§ **WRITTEN PROBLEM**: Convert the lines of the records running from the line with "list Click OK" to the line with "text Sometimes, in", both included, into a JSON list of strings with one string per line. Leave out any blank lines.
--- Start of GIVEN INFORMATION ---
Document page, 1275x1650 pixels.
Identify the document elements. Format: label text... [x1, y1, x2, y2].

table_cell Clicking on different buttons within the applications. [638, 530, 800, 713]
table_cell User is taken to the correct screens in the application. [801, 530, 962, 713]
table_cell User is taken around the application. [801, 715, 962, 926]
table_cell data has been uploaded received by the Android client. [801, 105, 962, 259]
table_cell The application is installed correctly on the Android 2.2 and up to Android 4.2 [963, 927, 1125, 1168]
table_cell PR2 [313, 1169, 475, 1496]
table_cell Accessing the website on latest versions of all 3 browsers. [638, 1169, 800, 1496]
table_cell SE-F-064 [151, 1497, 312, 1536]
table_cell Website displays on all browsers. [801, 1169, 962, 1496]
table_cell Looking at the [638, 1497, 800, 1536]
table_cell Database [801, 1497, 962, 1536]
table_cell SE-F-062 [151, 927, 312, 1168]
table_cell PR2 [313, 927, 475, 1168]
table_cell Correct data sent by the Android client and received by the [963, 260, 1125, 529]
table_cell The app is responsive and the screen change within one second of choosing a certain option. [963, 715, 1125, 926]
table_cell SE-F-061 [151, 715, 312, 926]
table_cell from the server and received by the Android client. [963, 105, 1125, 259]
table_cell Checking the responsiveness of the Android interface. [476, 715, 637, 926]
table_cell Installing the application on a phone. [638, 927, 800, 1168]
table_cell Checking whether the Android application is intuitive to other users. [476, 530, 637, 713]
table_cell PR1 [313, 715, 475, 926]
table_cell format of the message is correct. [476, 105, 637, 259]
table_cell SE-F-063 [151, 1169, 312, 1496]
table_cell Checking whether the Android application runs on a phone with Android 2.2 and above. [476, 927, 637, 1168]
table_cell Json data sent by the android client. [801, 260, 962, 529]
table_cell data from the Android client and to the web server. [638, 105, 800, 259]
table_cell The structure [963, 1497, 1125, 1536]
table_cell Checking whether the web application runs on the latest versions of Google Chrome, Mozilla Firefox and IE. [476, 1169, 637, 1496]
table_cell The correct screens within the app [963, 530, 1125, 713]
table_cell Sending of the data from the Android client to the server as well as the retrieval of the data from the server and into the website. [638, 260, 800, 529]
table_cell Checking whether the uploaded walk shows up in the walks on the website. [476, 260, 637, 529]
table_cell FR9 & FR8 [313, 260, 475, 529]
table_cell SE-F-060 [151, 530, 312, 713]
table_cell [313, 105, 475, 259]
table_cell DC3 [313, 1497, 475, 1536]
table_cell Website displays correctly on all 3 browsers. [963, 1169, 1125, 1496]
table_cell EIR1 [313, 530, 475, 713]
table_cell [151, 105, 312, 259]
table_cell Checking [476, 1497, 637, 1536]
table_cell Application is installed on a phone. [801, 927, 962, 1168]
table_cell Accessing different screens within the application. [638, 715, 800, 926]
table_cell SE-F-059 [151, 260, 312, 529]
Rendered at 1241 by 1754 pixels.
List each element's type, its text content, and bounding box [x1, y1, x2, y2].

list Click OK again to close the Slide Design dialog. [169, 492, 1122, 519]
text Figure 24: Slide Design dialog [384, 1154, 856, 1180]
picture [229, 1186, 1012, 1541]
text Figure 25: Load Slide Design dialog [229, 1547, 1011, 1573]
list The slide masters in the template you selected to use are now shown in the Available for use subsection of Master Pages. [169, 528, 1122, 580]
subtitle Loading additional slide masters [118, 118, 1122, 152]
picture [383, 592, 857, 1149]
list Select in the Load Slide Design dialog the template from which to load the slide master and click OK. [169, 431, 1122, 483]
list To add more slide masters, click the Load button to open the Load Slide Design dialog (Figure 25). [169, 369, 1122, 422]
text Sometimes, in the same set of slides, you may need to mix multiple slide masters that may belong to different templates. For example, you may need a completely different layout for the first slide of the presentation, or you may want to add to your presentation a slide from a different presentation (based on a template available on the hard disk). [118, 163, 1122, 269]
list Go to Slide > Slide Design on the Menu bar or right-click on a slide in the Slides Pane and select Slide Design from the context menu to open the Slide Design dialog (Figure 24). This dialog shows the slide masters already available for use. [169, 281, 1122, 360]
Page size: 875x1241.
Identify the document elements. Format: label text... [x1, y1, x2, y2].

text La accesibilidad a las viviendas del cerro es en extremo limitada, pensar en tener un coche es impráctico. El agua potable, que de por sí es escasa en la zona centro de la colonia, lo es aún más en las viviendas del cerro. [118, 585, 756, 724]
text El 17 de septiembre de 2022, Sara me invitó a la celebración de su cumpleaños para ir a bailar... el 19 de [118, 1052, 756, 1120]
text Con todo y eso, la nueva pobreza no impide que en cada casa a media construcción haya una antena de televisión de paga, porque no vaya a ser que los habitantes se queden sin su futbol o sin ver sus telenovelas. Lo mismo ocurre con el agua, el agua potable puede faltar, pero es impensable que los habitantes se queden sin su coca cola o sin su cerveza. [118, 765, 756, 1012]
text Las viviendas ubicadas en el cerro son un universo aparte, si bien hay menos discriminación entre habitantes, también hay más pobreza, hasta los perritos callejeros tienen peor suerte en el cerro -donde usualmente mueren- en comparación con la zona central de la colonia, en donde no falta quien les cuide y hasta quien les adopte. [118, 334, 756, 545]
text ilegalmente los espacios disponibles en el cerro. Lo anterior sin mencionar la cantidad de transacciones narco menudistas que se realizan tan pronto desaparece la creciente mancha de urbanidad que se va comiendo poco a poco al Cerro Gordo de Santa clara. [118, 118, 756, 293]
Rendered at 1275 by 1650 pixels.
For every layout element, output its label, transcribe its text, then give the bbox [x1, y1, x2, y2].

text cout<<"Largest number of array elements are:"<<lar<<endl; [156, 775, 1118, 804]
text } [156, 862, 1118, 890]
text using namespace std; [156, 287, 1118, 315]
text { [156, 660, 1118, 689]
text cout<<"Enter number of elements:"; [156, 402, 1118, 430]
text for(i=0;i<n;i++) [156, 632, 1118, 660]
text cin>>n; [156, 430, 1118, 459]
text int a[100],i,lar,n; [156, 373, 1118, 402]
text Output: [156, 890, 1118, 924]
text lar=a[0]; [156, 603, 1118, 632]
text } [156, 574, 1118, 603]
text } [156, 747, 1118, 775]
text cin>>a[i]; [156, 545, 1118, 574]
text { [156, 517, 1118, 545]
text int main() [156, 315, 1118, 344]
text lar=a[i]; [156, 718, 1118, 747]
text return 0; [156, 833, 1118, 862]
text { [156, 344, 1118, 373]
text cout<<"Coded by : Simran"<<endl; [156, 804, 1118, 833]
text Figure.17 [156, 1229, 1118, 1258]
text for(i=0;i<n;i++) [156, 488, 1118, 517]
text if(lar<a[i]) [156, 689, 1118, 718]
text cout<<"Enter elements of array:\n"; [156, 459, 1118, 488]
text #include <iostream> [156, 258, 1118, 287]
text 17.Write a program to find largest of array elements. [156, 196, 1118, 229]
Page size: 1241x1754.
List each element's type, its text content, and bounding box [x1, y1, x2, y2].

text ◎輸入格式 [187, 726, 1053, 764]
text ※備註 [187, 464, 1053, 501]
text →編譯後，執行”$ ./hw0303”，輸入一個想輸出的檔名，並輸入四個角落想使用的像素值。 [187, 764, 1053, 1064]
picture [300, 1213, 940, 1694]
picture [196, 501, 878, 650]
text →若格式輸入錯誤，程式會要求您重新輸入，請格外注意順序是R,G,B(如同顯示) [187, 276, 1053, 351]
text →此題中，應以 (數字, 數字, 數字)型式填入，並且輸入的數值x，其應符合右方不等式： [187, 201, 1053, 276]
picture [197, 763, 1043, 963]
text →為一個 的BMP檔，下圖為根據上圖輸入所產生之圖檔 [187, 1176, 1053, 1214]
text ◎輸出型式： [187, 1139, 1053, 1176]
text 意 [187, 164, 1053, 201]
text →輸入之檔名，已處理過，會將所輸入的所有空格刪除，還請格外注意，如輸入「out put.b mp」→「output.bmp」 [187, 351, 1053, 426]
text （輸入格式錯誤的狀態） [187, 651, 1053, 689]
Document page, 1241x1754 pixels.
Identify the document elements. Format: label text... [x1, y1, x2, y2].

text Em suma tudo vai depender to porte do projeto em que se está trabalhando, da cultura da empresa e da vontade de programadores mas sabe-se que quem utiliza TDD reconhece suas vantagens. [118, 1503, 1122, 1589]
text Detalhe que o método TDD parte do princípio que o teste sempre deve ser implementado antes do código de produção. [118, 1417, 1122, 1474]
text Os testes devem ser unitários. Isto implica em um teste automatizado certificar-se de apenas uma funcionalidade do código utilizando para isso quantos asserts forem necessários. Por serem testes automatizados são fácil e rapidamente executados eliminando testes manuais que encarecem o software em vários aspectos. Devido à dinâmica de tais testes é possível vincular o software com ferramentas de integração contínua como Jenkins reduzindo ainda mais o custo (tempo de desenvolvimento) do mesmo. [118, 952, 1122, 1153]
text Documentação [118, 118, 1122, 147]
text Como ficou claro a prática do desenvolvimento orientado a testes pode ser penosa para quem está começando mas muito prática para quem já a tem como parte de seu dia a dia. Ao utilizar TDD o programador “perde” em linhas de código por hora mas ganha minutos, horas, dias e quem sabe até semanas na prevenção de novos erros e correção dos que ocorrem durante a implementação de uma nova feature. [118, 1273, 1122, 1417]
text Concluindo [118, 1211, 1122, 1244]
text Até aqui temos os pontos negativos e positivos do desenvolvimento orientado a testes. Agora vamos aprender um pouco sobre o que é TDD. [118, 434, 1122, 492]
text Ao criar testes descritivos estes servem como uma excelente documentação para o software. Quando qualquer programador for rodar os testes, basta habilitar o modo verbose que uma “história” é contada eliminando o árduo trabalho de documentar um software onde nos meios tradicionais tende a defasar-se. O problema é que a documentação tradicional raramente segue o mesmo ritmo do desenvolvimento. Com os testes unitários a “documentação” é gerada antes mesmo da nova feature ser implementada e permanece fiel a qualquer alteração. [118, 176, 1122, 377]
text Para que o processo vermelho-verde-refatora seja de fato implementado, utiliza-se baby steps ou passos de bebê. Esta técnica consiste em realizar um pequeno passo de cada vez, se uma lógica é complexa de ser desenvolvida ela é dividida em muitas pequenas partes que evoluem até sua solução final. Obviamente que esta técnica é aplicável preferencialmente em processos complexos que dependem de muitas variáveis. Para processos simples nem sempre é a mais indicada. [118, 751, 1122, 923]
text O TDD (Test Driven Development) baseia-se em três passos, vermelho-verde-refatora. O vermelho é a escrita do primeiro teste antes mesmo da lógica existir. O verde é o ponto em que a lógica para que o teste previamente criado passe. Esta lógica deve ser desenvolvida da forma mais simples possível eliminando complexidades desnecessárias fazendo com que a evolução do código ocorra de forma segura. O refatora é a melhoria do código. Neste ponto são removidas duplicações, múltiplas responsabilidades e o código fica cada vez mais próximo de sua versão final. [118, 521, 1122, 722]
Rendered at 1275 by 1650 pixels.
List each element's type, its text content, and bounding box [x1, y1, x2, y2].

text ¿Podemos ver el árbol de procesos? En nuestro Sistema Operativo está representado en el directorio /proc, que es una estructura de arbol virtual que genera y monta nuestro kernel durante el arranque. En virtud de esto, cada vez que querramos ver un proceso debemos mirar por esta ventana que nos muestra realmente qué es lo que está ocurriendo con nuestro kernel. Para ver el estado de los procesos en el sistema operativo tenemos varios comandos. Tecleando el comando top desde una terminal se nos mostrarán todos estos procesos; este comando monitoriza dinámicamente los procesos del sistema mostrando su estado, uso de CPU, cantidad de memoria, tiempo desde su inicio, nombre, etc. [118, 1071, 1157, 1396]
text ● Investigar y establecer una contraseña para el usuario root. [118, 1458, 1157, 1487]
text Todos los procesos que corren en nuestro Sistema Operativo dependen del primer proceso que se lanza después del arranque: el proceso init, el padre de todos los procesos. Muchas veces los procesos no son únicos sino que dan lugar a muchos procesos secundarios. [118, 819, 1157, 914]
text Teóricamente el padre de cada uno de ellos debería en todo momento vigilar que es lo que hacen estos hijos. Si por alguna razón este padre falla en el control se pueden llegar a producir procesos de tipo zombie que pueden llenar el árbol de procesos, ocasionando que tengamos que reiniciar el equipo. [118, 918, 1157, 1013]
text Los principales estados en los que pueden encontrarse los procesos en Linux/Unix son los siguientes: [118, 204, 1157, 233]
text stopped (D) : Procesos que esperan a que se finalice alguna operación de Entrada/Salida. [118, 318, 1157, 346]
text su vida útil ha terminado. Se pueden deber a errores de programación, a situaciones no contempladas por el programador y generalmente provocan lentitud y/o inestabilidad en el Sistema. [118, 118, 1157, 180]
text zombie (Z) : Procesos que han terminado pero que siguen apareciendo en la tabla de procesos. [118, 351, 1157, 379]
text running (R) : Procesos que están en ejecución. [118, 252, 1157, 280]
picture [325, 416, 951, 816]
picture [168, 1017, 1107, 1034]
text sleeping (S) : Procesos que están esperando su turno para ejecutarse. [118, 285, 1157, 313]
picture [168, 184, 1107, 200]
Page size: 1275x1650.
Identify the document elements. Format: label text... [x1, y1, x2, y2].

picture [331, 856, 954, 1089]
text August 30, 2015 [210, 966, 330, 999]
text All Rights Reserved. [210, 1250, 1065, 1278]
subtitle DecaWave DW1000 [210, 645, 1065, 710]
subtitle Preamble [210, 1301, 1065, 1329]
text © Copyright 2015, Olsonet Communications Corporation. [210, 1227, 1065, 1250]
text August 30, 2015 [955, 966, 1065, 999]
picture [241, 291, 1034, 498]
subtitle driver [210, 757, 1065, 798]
--- End of GIVEN INFORMATION ---
§ **SOLUTION TO THE EXERCISE**:
[
  "list Click OK again to close the Slide Design dialog. [169, 492, 1122, 519]",
  "text Figure 24: Slide Design dialog [384, 1154, 856, 1180]",
  "picture [229, 1186, 1012, 1541]",
  "text Figure 25: Load Slide Design dialog [229, 1547, 1011, 1573]",
  "list The slide masters in the template you selected to use are now shown in the Available for use subsection of Master Pages. [169, 528, 1122, 580]",
  "subtitle Loading additional slide masters [118, 118, 1122, 152]",
  "picture [383, 592, 857, 1149]",
  "list Select in the Load Slide Design dialog the template from which to load the slide master and click OK. [169, 431, 1122, 483]",
  "list To add more slide masters, click the Load button to open the Load Slide Design dialog (Figure 25). [169, 369, 1122, 422]",
  "text Sometimes, in the same set of slides, you may need to mix multiple slide masters that may belong to different templates. For example, you may need a completely different layout for the first slide of the presentation, or you may want to add to your presentation a slide from a different presentation (based on a template available on the hard disk). [118, 163, 1122, 269]"
]